[Dataset entries]
= Beginning of Section =

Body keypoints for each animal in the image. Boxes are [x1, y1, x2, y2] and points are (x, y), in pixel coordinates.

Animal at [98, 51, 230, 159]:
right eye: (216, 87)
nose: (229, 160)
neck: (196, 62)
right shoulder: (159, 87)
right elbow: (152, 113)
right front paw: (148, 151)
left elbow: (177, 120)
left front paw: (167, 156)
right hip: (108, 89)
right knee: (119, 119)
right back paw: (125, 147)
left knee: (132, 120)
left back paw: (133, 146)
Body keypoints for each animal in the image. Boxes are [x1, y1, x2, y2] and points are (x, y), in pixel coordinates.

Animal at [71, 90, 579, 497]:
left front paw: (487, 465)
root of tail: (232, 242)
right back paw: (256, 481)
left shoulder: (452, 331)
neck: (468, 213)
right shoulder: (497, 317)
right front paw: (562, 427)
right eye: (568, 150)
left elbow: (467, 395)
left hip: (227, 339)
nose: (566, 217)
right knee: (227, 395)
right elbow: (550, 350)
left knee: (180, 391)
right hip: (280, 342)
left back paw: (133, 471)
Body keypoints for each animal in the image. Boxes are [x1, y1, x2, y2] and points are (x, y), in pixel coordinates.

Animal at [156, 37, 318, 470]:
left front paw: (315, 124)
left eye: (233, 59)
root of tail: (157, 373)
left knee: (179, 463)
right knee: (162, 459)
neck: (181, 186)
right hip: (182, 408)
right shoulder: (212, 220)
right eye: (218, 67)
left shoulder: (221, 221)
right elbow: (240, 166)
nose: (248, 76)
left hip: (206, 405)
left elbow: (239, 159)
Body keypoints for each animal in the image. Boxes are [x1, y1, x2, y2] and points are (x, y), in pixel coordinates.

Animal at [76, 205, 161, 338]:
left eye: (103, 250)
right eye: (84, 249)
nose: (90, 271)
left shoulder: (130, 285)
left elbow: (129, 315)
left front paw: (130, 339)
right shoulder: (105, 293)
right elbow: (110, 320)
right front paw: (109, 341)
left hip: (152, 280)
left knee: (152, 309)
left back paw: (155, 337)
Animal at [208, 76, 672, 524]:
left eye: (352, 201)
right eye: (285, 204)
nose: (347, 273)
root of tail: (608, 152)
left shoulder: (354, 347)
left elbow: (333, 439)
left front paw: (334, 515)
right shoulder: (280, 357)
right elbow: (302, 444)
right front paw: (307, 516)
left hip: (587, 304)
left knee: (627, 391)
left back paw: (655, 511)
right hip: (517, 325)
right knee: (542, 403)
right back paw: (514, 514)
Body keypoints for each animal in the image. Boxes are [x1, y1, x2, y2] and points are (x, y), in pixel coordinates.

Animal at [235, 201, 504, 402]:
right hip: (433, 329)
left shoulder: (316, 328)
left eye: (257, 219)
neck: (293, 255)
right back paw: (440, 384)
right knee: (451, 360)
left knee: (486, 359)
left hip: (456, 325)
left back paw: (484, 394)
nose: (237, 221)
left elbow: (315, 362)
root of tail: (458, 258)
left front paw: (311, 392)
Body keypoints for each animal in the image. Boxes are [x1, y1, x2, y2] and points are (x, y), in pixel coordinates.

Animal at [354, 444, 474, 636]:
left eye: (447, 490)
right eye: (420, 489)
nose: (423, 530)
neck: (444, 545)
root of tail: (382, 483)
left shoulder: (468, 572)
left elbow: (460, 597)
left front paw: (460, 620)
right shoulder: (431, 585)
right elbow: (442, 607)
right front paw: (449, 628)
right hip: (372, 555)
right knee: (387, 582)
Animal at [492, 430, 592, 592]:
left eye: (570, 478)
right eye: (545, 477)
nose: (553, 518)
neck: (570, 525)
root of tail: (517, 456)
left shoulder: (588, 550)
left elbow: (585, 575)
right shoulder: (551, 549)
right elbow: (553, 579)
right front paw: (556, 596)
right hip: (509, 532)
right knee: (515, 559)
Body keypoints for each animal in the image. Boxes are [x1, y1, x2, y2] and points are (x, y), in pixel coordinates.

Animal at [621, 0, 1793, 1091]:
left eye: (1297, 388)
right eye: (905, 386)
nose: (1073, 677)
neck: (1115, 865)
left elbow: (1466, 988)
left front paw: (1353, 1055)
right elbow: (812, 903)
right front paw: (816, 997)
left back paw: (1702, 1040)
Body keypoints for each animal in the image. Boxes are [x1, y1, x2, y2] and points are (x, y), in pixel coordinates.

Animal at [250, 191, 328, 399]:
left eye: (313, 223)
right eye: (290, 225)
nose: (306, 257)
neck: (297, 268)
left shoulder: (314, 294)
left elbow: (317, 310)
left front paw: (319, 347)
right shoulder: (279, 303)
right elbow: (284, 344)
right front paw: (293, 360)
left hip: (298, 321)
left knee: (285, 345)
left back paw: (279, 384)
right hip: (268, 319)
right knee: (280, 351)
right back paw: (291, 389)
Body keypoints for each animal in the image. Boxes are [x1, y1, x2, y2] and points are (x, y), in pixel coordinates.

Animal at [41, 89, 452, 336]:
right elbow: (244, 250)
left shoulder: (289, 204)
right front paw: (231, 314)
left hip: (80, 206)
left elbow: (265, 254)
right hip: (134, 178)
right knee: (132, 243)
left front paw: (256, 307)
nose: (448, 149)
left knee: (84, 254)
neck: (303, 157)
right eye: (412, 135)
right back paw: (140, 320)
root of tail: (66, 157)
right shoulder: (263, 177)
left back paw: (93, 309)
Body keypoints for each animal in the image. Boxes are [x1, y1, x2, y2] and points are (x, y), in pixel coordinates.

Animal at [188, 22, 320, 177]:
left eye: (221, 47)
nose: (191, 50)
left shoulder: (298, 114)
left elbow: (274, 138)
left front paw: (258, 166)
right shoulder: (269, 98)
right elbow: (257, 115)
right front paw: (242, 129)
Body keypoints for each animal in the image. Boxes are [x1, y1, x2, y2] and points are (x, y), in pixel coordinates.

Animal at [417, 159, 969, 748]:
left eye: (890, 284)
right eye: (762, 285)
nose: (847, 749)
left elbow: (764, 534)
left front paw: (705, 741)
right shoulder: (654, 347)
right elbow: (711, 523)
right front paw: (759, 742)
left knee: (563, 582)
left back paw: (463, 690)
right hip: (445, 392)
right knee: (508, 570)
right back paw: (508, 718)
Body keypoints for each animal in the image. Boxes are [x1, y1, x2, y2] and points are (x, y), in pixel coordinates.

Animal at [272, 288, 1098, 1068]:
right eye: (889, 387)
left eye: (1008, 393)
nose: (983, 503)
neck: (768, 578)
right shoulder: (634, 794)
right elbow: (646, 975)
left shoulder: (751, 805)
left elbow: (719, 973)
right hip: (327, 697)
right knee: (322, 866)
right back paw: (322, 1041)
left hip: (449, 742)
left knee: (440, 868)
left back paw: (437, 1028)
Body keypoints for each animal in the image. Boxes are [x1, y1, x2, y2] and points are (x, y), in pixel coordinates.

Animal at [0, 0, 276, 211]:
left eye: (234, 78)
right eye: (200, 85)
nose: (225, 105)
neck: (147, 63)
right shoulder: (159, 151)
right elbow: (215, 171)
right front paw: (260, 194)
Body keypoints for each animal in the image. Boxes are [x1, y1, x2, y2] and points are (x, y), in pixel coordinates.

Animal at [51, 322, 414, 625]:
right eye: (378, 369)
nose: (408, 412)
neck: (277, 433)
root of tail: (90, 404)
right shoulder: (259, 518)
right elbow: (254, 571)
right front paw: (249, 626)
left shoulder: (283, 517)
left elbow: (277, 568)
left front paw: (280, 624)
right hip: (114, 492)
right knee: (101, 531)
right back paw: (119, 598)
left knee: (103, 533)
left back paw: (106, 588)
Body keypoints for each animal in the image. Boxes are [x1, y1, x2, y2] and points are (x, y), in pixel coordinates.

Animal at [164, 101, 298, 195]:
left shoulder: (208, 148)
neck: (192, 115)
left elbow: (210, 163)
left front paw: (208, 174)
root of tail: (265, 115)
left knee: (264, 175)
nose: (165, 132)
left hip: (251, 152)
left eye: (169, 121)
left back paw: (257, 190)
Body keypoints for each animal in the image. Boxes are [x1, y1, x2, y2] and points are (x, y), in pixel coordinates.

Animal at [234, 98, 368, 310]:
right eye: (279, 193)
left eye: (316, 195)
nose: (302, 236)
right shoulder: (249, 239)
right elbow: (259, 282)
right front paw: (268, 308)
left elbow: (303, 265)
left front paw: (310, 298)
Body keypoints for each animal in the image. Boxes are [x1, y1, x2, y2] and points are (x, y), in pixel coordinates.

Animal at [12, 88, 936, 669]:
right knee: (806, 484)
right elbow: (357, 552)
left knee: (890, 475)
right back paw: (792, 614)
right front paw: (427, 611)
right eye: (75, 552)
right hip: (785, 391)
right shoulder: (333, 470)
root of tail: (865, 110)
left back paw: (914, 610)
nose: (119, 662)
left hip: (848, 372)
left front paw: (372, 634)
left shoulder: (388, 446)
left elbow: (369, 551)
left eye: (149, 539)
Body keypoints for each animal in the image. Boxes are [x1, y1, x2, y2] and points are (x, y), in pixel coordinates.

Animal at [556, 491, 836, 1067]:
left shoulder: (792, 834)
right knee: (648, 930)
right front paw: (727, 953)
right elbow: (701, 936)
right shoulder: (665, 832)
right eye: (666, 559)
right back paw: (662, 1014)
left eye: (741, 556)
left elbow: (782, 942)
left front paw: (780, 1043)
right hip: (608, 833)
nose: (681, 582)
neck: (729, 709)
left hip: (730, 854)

= End of Section =

## Exercise
Across all the entries above, how many lines hold the word "tail"? Answer with the number only.

## Reply to the exercise
10